Interessante como esses supostos espiritos continuavam assentando nele a despeito das ignomínias praticadas pelo dito cujo. Pode-se dizer que tais espíritos seriam cúmplices criminosos ao ajudar na construção de uma fama que só serviria pra atrair mais e mais vítimas incautas.
Como já foi dito, meu caro Sergio, os espíritos não são todos bons ou santificados; são exatamente o que eram ao desencarnar. Então, JD atraía aqueles com os quais se afinava.
Neste mundo não existem vítimas inocentes; todos cumprem um destino segundo o que fizeram em vidas anteriores.
Embora eu tenha profundo respeito pelo colega JungF e não menor gratidão por todos os seus ensinamentos, que ao longo de todos estes anos provaram ser mais que apenas pérolas atiradas aos porcos, ou até mesmo que pelo milagre da paciência e compaixão até mesmo alguns porcos podem apreciar a singela beleza de uma pérola, sobre esta questão em particular eu teria algumas pequenas discordâncias.
Pois o próprio mestre Jesus nos deixa uma clara lição sobre isso:
Também os escribas, que haviam descido de Jerusalém, diziam: “Ele está possuído por Belzebul: é pelo príncipe dos demônios que ele expele os demônios”. 23 Mas, convocando-os, dizia-lhes em parábolas: “Como pode Satanás expulsar a Satanás? 24 Pois, se um reino estiver dividido contra si mesmo, não pode durar. 25 E se uma casa está dividida contra si mesma, tal casa não pode permanecer. 26 E se Satanás se levanta contra si mesmo, está dividido e não poderá continuar, mas desaparecerá. 27 Ninguém pode entrar na casa do homem forte e roubar-lhe os bens, se antes não o prender; e então saqueará sua casa”

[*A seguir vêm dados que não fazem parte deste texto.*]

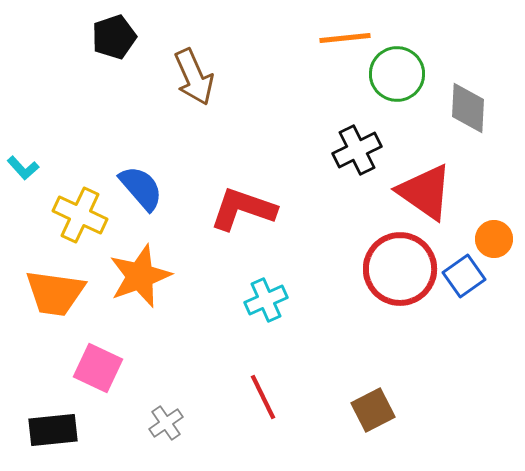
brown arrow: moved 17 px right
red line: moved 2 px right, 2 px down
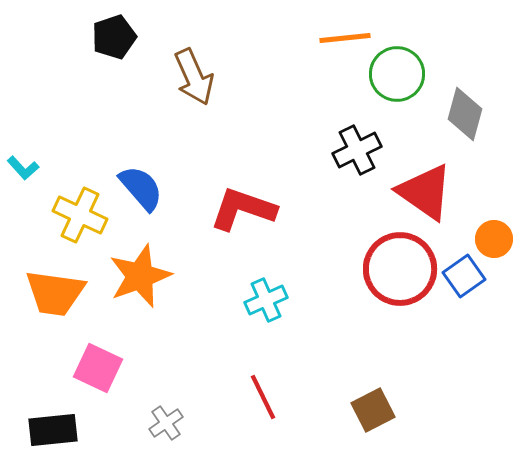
gray diamond: moved 3 px left, 6 px down; rotated 12 degrees clockwise
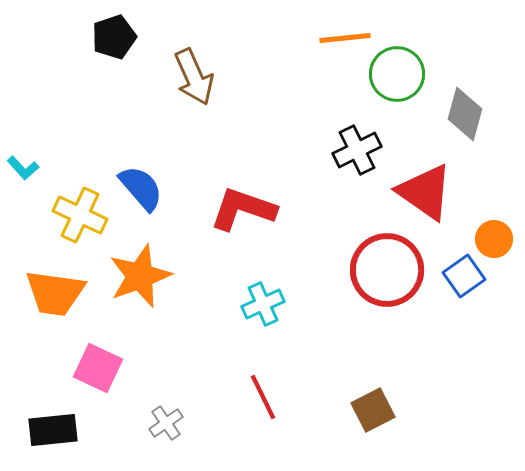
red circle: moved 13 px left, 1 px down
cyan cross: moved 3 px left, 4 px down
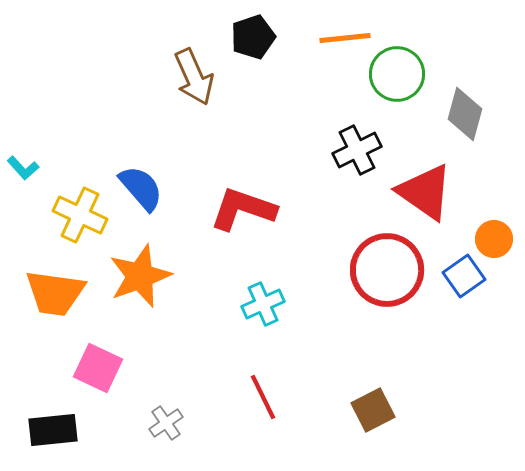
black pentagon: moved 139 px right
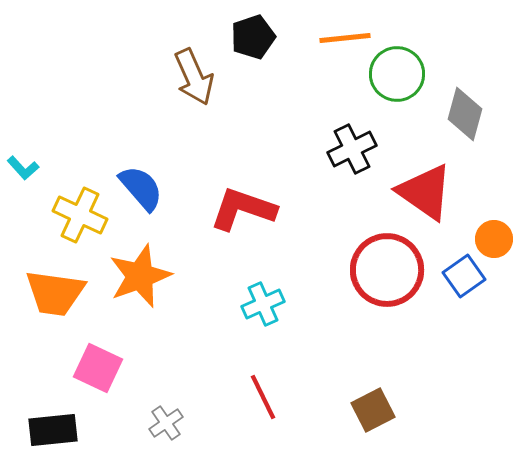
black cross: moved 5 px left, 1 px up
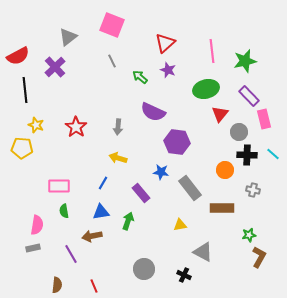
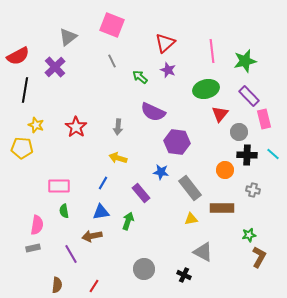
black line at (25, 90): rotated 15 degrees clockwise
yellow triangle at (180, 225): moved 11 px right, 6 px up
red line at (94, 286): rotated 56 degrees clockwise
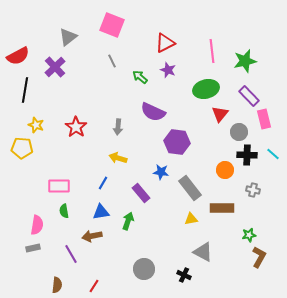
red triangle at (165, 43): rotated 15 degrees clockwise
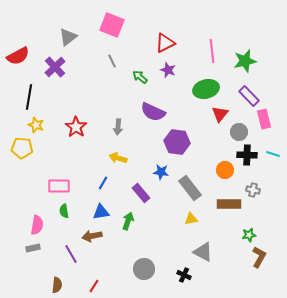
black line at (25, 90): moved 4 px right, 7 px down
cyan line at (273, 154): rotated 24 degrees counterclockwise
brown rectangle at (222, 208): moved 7 px right, 4 px up
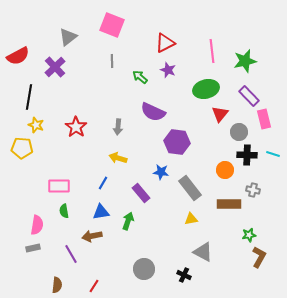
gray line at (112, 61): rotated 24 degrees clockwise
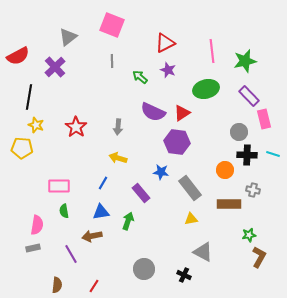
red triangle at (220, 114): moved 38 px left, 1 px up; rotated 18 degrees clockwise
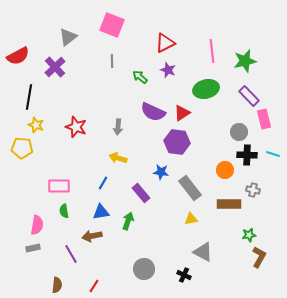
red star at (76, 127): rotated 15 degrees counterclockwise
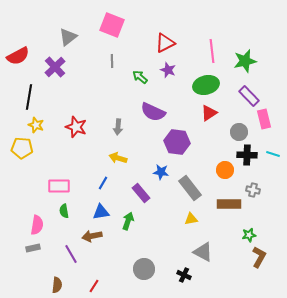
green ellipse at (206, 89): moved 4 px up
red triangle at (182, 113): moved 27 px right
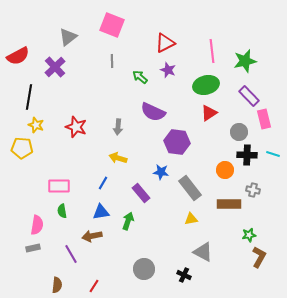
green semicircle at (64, 211): moved 2 px left
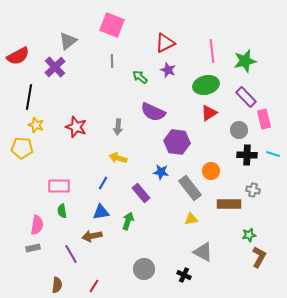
gray triangle at (68, 37): moved 4 px down
purple rectangle at (249, 96): moved 3 px left, 1 px down
gray circle at (239, 132): moved 2 px up
orange circle at (225, 170): moved 14 px left, 1 px down
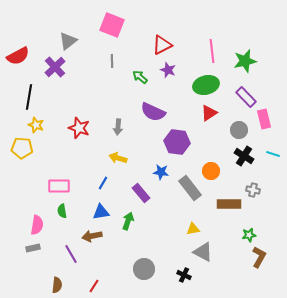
red triangle at (165, 43): moved 3 px left, 2 px down
red star at (76, 127): moved 3 px right, 1 px down
black cross at (247, 155): moved 3 px left, 1 px down; rotated 30 degrees clockwise
yellow triangle at (191, 219): moved 2 px right, 10 px down
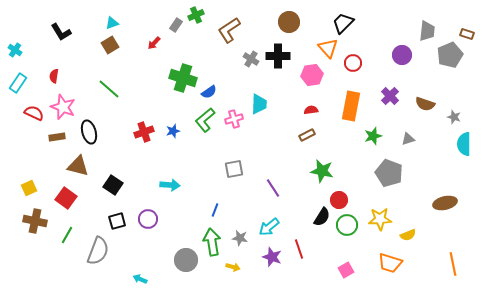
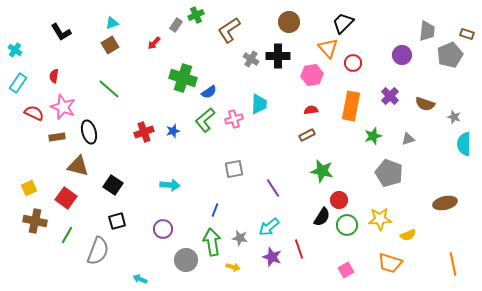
purple circle at (148, 219): moved 15 px right, 10 px down
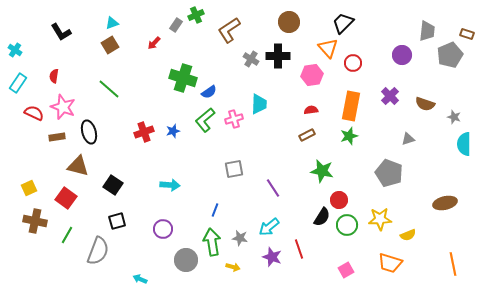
green star at (373, 136): moved 24 px left
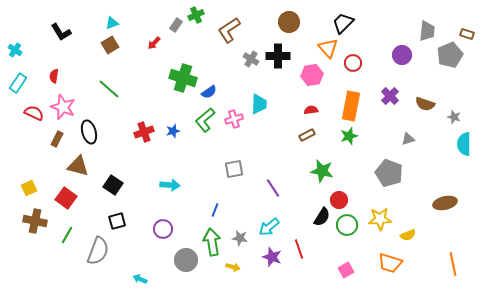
brown rectangle at (57, 137): moved 2 px down; rotated 56 degrees counterclockwise
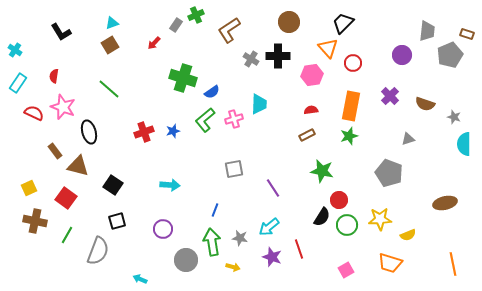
blue semicircle at (209, 92): moved 3 px right
brown rectangle at (57, 139): moved 2 px left, 12 px down; rotated 63 degrees counterclockwise
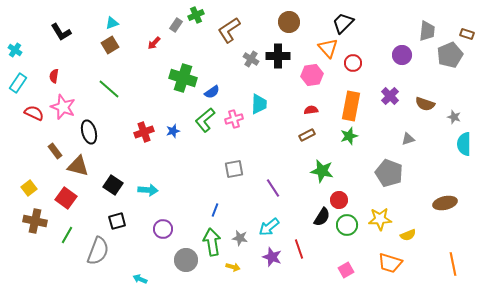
cyan arrow at (170, 185): moved 22 px left, 5 px down
yellow square at (29, 188): rotated 14 degrees counterclockwise
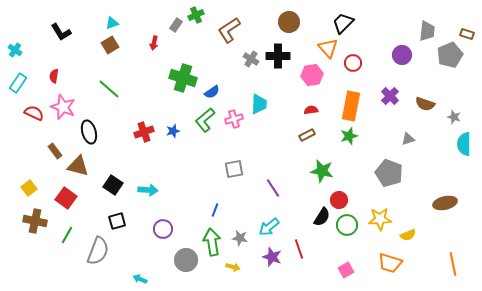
red arrow at (154, 43): rotated 32 degrees counterclockwise
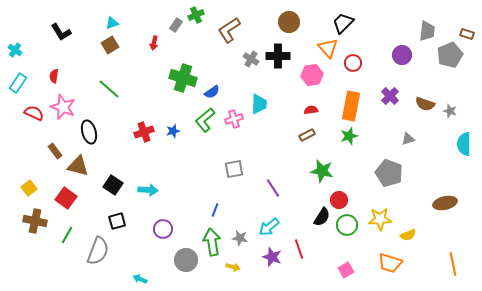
gray star at (454, 117): moved 4 px left, 6 px up
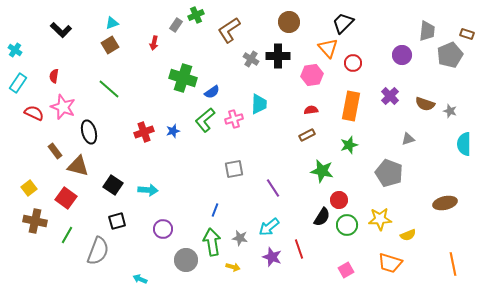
black L-shape at (61, 32): moved 2 px up; rotated 15 degrees counterclockwise
green star at (349, 136): moved 9 px down
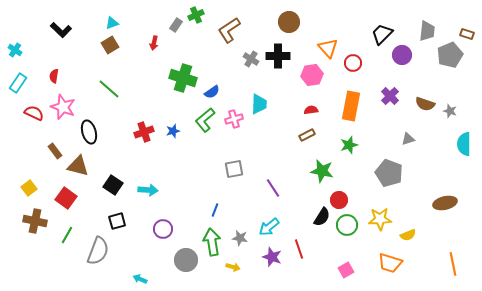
black trapezoid at (343, 23): moved 39 px right, 11 px down
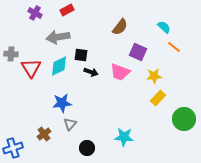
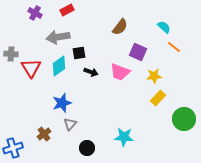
black square: moved 2 px left, 2 px up; rotated 16 degrees counterclockwise
cyan diamond: rotated 10 degrees counterclockwise
blue star: rotated 12 degrees counterclockwise
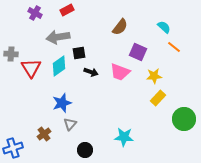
black circle: moved 2 px left, 2 px down
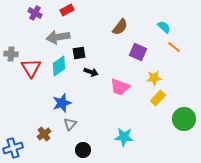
pink trapezoid: moved 15 px down
yellow star: moved 2 px down
black circle: moved 2 px left
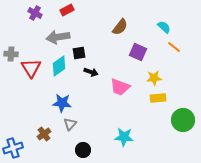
yellow rectangle: rotated 42 degrees clockwise
blue star: rotated 24 degrees clockwise
green circle: moved 1 px left, 1 px down
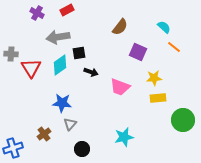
purple cross: moved 2 px right
cyan diamond: moved 1 px right, 1 px up
cyan star: rotated 18 degrees counterclockwise
black circle: moved 1 px left, 1 px up
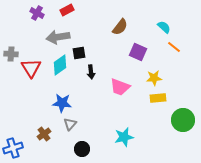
black arrow: rotated 64 degrees clockwise
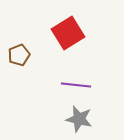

Espíritos imundos não curam, não fazem o bem. Não levam refrigério às famílias dos aflitos. Ainda que este mundo seja para expiação e aprendizado o mal é causado pelos maus, e o bem obra dos bons.
Pois se os bons fizerem o mal e os maus fizerem o bem, o que poderiam aprender as almas de existirem nessa confusão de mundo? Estaria assim refutada a lei mais importante a reger os significados e propósitos deste universo: a lei do Karma!
Sobre isto, caríssimos, faz-se mister apenas compreender (ainda que se precise explicar pela milionésima vez) algo mui claro: Espiritismo não é religião. Espiritismo é apenas uma faceta da realidade.
Espíritos existem, espíritos bons existem. Espíritos querendo ajudar pessoas existem.
Existiam antes de Kardec e se fecharem todos os centros - de picaretas ou não - continuarão existindo. Porque diferentemente de santos católicos e divindades druidas não são invenções de mentes imaginativas ou delirantes. Espírito é substantivo concreto.
Outra confusão comum que se faz é entre mediunidade e santidade. Santidade é algo tão real quanto um deus druida, mas mediunidade é um caractere presente em certos indivíduos e geneticamente determinado por esta pessoa apresentar atividade peculiar da glândula pituitária e do pâncreas em associação a certos tipos exóticos de refluxos estomacais.
Ou seja, ninguém escolhe ser médium. Ninguém estuda ou treina para ser médium e, mais relevante que tudo, ninguém merece ou desmerece ser médium. Nascer médium é tão somente algo como nascer canhoto ou estrábico. Um tipo de característica que pode estar presente tanto em um Chico Xavier como no maníaco do parque.
Mas aí levantam maliciosamente a questão: por que espíritos atuariam por meio de médiuns de caráter duvidoso?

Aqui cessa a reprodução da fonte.